_WHAT IS NEEDED_.
Only lines with the word "haben" are needed; collect each of them from the listing below.

_RECORDS FOR THIS TASK_.

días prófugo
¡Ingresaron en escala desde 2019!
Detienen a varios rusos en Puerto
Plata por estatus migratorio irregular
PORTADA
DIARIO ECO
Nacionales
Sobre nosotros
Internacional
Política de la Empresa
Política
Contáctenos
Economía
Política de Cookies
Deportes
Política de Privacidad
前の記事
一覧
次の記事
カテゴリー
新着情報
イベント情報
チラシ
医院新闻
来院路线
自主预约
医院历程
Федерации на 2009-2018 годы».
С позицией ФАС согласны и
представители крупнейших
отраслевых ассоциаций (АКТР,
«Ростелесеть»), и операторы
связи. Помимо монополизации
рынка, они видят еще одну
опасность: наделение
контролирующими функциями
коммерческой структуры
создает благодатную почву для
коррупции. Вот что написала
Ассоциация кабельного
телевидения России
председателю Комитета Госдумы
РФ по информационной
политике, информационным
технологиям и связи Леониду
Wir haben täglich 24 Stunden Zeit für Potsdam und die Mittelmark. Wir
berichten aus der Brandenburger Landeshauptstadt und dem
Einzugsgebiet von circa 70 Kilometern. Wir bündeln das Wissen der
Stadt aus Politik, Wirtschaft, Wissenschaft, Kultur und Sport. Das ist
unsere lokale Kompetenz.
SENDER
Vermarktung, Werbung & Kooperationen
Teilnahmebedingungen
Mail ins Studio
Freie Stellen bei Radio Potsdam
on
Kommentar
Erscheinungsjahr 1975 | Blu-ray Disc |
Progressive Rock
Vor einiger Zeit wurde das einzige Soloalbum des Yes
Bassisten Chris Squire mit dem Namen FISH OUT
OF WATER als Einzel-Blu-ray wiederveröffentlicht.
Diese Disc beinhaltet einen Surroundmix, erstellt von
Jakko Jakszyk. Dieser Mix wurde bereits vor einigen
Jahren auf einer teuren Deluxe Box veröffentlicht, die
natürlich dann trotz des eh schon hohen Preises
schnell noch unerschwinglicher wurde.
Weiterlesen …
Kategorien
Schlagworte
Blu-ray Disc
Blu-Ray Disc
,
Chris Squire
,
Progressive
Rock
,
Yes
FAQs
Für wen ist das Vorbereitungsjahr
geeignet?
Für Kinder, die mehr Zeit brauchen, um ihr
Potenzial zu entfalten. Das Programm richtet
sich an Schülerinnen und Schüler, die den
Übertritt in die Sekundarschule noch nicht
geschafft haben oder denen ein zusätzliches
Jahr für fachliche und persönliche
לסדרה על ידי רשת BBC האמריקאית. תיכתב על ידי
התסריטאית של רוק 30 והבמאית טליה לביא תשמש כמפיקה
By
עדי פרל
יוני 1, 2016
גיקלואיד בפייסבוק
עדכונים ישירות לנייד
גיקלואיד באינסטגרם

_RESULT BELOW_.
Wir haben täglich 24 Stunden Zeit für Potsdam und die Mittelmark. Wir
geschafft haben oder denen ein zusätzliches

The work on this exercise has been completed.